File ~/.local/lib/python3.10/site-packages/opacus/accountants/analysis/prv/domain.py:31 in create_aligned size = int(np.round((t_max - t_min) / dt)) + 1

ValueError: cannot convert float NaN to integer

HuanyuZhang commented 7 months ago

What is the delta value you are using? It is possible the delta value is too small. For PRV, we only support the case when delta > 1e-6.

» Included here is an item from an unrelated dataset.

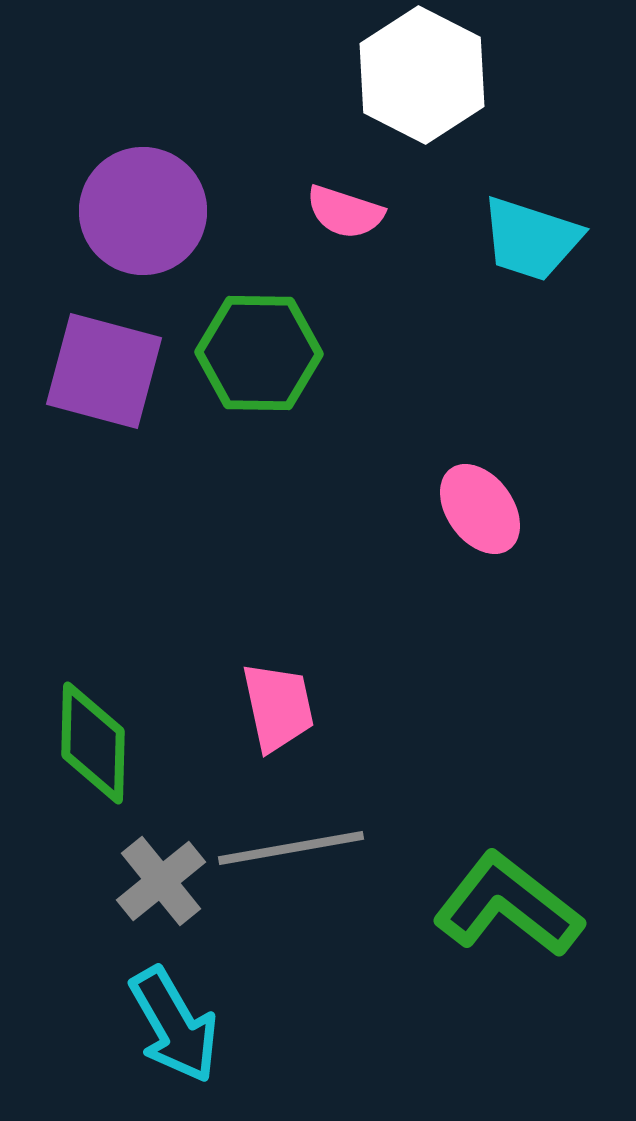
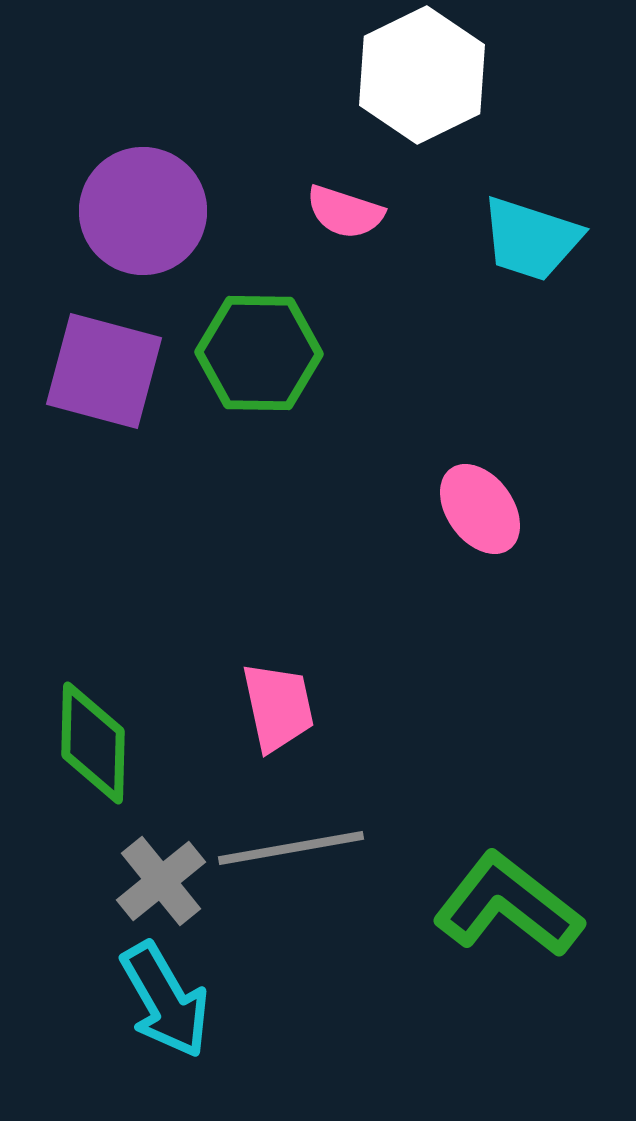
white hexagon: rotated 7 degrees clockwise
cyan arrow: moved 9 px left, 25 px up
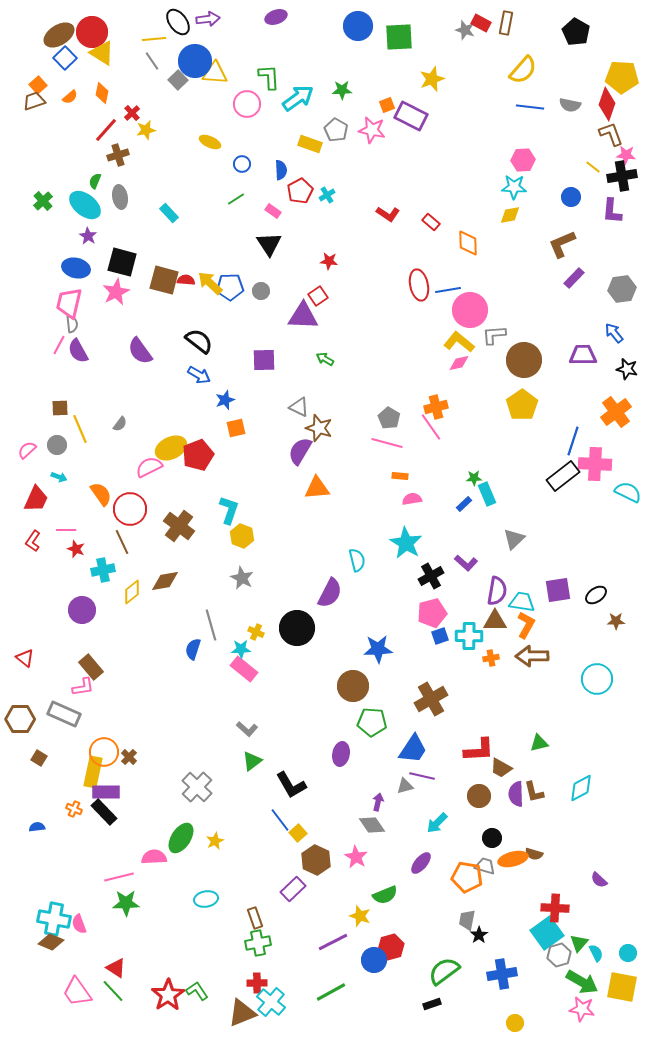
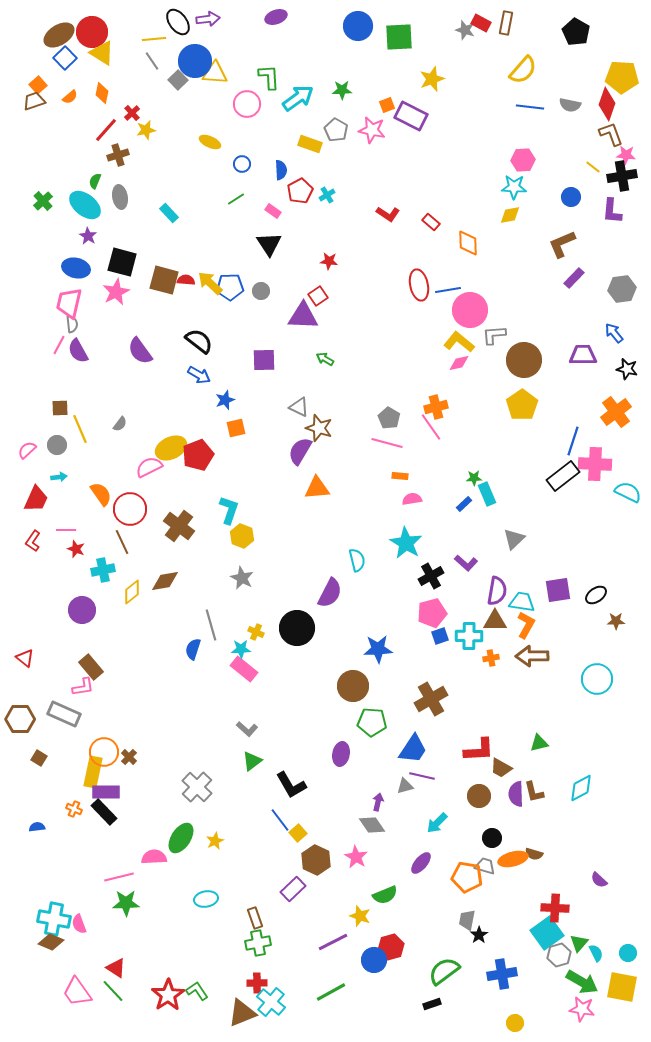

Another potential fix is that you can move "privacy_engine.accountant.get_epsilon" to the end of loop. This can avoid the case where in the first iteration, the accountant fetches epsilon before the model gets updated.

conjurer-Fan-Wu commented 7 months ago

Thanks for your patient help. I modified the code according to your suggestion: move "privacy_engine.accountant.get_epsilon" to the end of loop. (https://drive.google.com/drive/folders/1hxmZZzZtKZ78ohYmHx41OC_DugFm0Zv1)

All the parameter values are same as the example of mnist for opacus. But when the program is running, the loss in each epoch turns to be minus number quickly, without any convergence. I check the whole process again. But I do not know why the problem happens. I tried to change lr = 0.05 or 0.01, however, they are no use.

HuanyuZhang commented 7 months ago

There are many possibilities for a loss to be negative. For example, the input of NLLLOSS should be a probability (0 to 1)(https://pytorch.org/docs/stable/generated/torch.nn.NLLLoss.html). However, it might not be the case from reading your model setup.

Since the original error was not a "bug", and we are pivoting away the topic from Opacus, I just close the issue.